My thesis is that angels are actually "our-worldly" rather than "otherworldly." They represent the closest that the material universe can come to fulfilling Divine desire. I base my view on various biblical sources, as well as the writings of the Rambam.
I also believe that, in this sense, the existence of Angels presents a challenge to us, in terms of how we use our own Free Will.
Here is the outline/source sheet I plan to distribute:
Angels - Week I – Angels: “A Challenge to Priorities and Settled Ways”
Introduction
For our purposes: Angel = Malach
Time Magazine weighs in (Dec. 1993)
Key Questions
Why do Jews and Christians disagree in characterizing angels?
Where do angels come from?
What can we learn from angels?
The narrowest definition of a Malach: Gd’s task-oriented agent
The earliest biblical angels
Task-oriented
Simple etymology
But we find angels in other roles: An expression of Gd’s desire for this world
Acting in Heaven
Acting independently
The common denominator
An expression of an interventionist Gd’s desire for this world
The “Guardian Angel” concept
The holes in this definition
People becoming angels?

Bounding boxes with keypoints
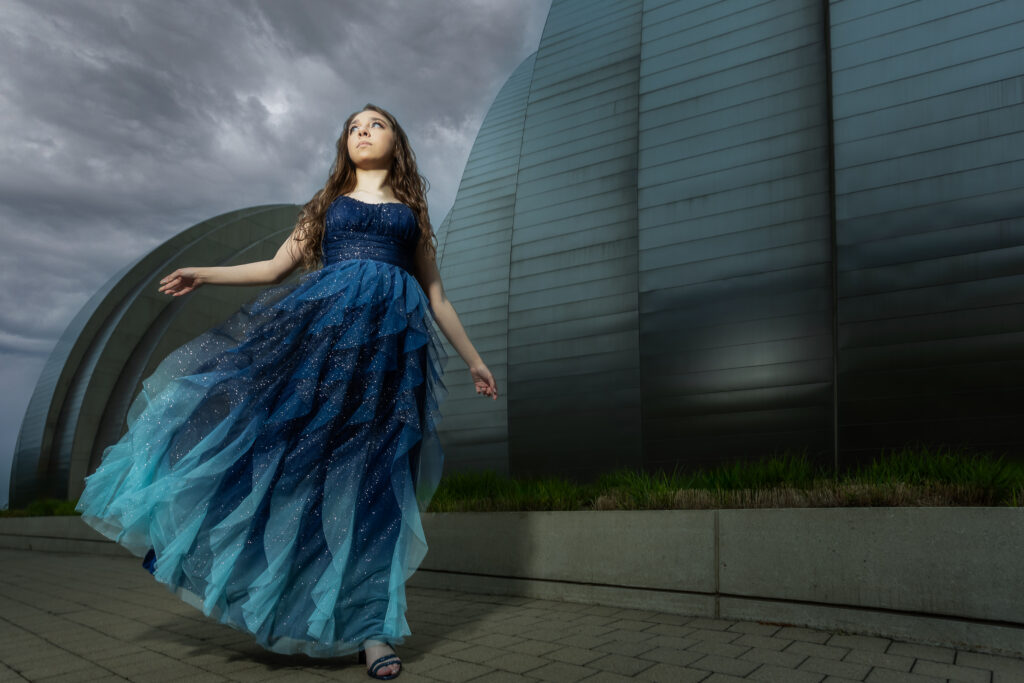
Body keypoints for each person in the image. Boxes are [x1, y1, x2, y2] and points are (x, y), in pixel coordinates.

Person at [74, 103, 498, 680]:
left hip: (389, 364)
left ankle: (373, 632)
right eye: (353, 127)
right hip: (322, 354)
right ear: (344, 144)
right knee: (294, 467)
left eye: (376, 124)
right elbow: (275, 269)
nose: (363, 132)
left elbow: (437, 296)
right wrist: (205, 273)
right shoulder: (326, 206)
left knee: (375, 484)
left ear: (396, 141)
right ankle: (278, 595)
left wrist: (475, 361)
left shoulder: (413, 214)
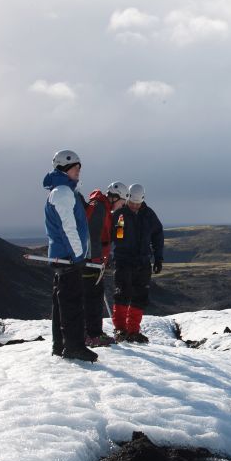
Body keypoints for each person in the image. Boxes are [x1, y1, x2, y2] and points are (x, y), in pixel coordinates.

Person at [43, 149, 98, 362]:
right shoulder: (64, 193)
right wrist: (78, 256)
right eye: (75, 168)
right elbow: (68, 228)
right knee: (72, 303)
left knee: (61, 303)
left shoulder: (61, 191)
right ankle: (74, 347)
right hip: (68, 257)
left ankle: (60, 345)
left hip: (63, 255)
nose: (78, 171)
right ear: (64, 169)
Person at [111, 183, 164, 343]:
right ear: (127, 198)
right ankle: (120, 329)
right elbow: (113, 236)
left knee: (140, 297)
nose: (134, 206)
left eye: (138, 203)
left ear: (142, 200)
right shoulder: (120, 214)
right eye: (132, 203)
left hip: (143, 262)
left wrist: (158, 258)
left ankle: (133, 331)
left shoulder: (149, 214)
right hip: (123, 261)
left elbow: (158, 235)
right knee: (122, 294)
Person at [82, 181, 129, 347]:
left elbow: (112, 236)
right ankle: (92, 334)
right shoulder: (100, 208)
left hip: (95, 261)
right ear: (115, 197)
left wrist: (120, 226)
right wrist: (96, 259)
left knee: (94, 297)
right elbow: (92, 234)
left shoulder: (104, 209)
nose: (122, 206)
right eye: (122, 202)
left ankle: (93, 333)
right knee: (92, 298)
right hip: (91, 262)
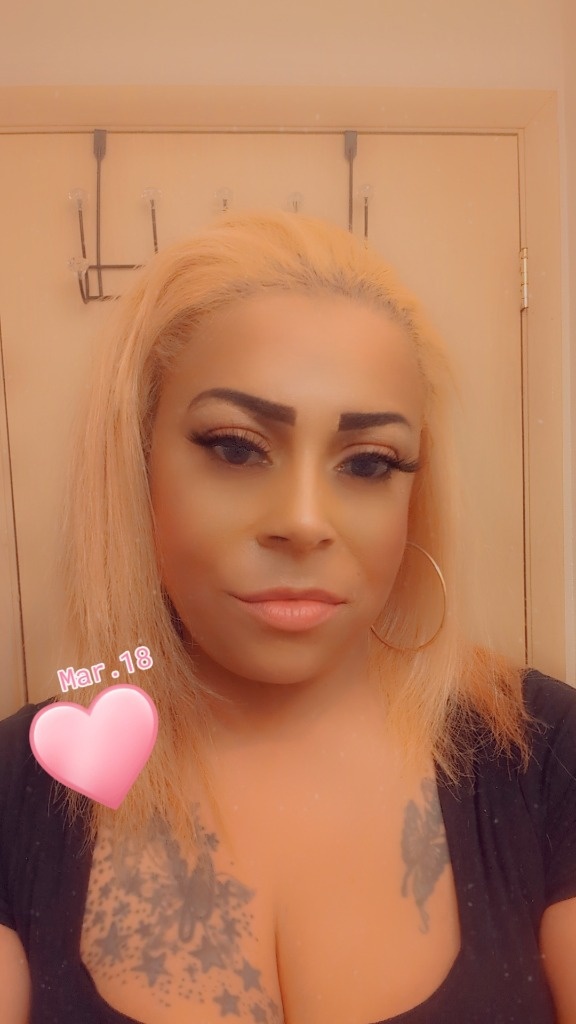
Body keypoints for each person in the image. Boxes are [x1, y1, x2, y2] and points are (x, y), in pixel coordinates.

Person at [0, 208, 575, 1024]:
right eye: (236, 447)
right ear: (137, 463)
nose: (304, 522)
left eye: (368, 463)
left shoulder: (547, 760)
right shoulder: (18, 789)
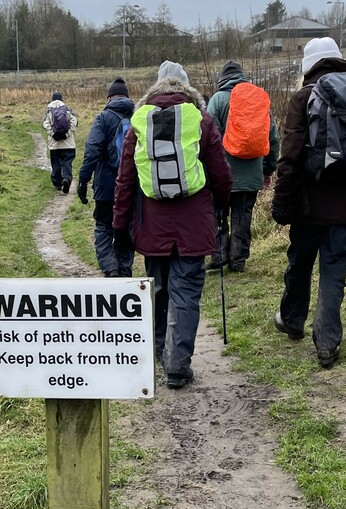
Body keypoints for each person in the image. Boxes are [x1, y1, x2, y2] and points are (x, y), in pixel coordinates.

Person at [112, 60, 232, 389]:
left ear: (156, 86)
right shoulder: (202, 120)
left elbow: (125, 181)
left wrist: (119, 226)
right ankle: (178, 366)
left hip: (152, 227)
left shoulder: (139, 123)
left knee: (159, 288)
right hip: (194, 226)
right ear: (187, 87)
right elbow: (221, 175)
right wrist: (219, 207)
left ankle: (159, 349)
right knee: (187, 293)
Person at [271, 36, 346, 368]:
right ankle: (327, 343)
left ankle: (292, 320)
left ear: (308, 65)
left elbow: (290, 158)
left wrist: (282, 201)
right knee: (334, 273)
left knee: (300, 264)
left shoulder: (302, 98)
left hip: (308, 206)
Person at [205, 60, 280, 273]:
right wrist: (268, 170)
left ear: (222, 79)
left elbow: (208, 138)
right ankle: (238, 261)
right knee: (243, 216)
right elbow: (272, 139)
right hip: (251, 175)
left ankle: (219, 257)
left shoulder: (217, 100)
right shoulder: (257, 100)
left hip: (221, 174)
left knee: (218, 213)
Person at [77, 77, 135, 276]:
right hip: (130, 187)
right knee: (125, 228)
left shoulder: (103, 118)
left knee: (103, 227)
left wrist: (83, 180)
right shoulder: (137, 117)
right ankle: (125, 272)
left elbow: (92, 150)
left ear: (108, 97)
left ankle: (111, 269)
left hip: (105, 186)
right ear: (127, 97)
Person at [43, 91, 78, 193]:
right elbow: (74, 122)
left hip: (55, 145)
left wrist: (53, 134)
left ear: (52, 99)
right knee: (67, 163)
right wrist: (67, 134)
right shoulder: (67, 109)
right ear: (62, 99)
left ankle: (57, 183)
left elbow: (46, 124)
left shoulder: (48, 110)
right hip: (69, 144)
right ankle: (66, 178)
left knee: (56, 164)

EXERCISE REQUIREMENTS »
A: From the angels source sheet, extract the passage between "Here is the" and "in characterizing angels?", inclusive.
B: Extend the outline on angels, picking up after its final line.
The listing plays no part in this exercise.

RESULTS IN ORDER »
A:
Here is the outline/source sheet I plan to distribute:
Angels - Week I – Angels: “A Challenge to Priorities and Settled Ways”
Introduction
For our purposes: Angel = Malach
Time Magazine weighs in (Dec. 1993)
Key Questions
Why do Jews and Christians disagree in characterizing angels?

B:
Angels becoming corrupted?!
What exactly does “Divine desire” mean, anyway?!?
A Jewish definition: An expression of this world’s desire to draw closer to Gd
Angels: Our representatives in Heaven
Physical beings of suspended Free Will
Maimonidean support
The charge to us: Are we supposed to become angels?
No
Yes
Source Sheet
1. Time Magazine, 12-27-93, Angels Among Us, Nancy Gibbs
This rising fascination is more popular than theological, a grass-roots revolution of the spirit in which all sorts of people are finding all sorts of reasons to seek answers about angels for the first time in their lives. Just what is their nature? Why do they appear to some people and not to others? Do people turn into angels when they die? What role do they play in heaven and on earth? While the questions have the press of novelty, they are as old as civilization, for the idea of angels has hovered about us for ages.
Glancing around the gift shops, one might imagine that their role is purely decorative. Holiday angels are luscious creatures, plump and dimpled, all ruffled and improvised. In their tame placidity they bear no relation to the fearsome creatures in the Bible and the poetry of Rainer Maria Rilke and Wallace Stevens.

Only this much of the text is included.